* **Extracted text**:
'''

Run turing-parquet against your files

turing-parquet \
    -nodes data/nodes.parquet \
    -edges data/edges.parquet \
    -out  ./turingdb.out \
    -graph optimuskg

What each flag does:

Flag	Purpose
`-nodes`	Path to a node Parquet file. Repeatable. Pass `-nodes` multiple times for sharded inputs.
`-edges`	Path to an edge Parquet file. Repeatable.
`-props`	Column name to merge JSON property analysis on. Defaults to `properties` when present in every input; otherwise the tool prompts.
`-edgetype`	Column name to derive edge types from. Defaults to `relation` when present in any edge file; otherwise the tool prompts.
`-out`	TuringDB root directory (default `./turingdb.out`). Created if absent; existing graphs in the same directory are preserved.
`-graph`	Graph name to write inside `-out` (default `imported`). If a graph with this name already exists in the directory, its subdirectory is wiped before writing.

'''

* **Task**: Summarize the turing-parquet instructions above in two sentences.

* **Data segment**:
'''

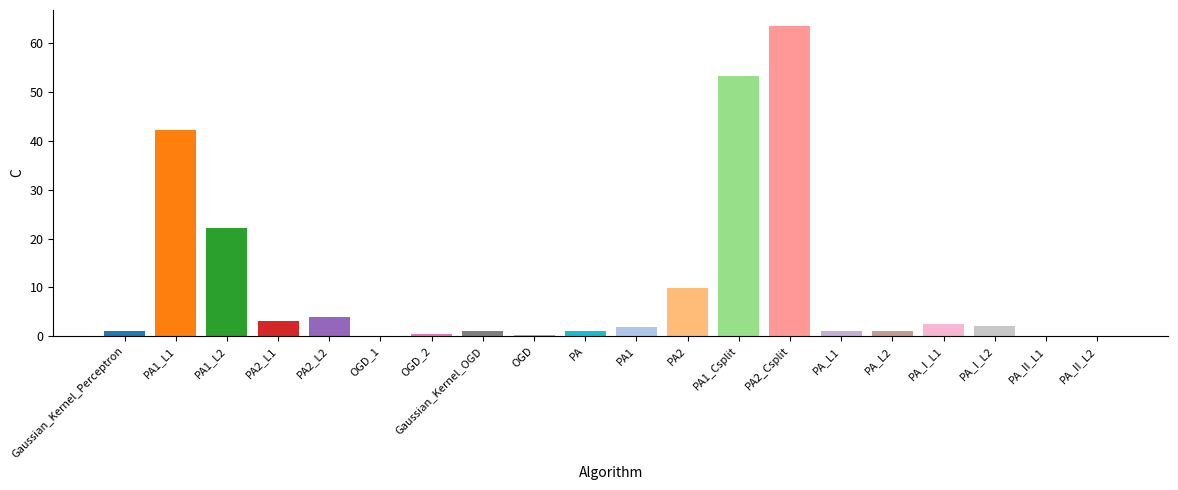

What is the greatest value displayed?

63.6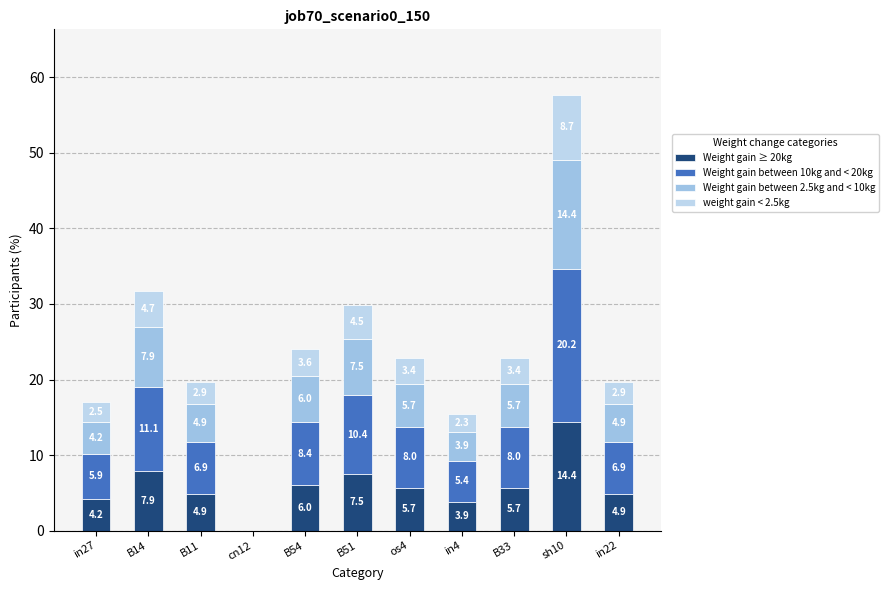

Is it true that Weight gain ≥ 20kg equals 0.1 at os4?

False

'''

* **Answer space**: The turing-parquet command takes node and edge Parquet files through the repeatable `-nodes` and `-edges` flags, along with an output directory and a graph name. The `-out` directory defaults to `./turingdb.out` and is created if absent without touching existing graphs, while `-graph` defaults to `imported` and wipes the subdirectory of any existing graph with the same name before writing.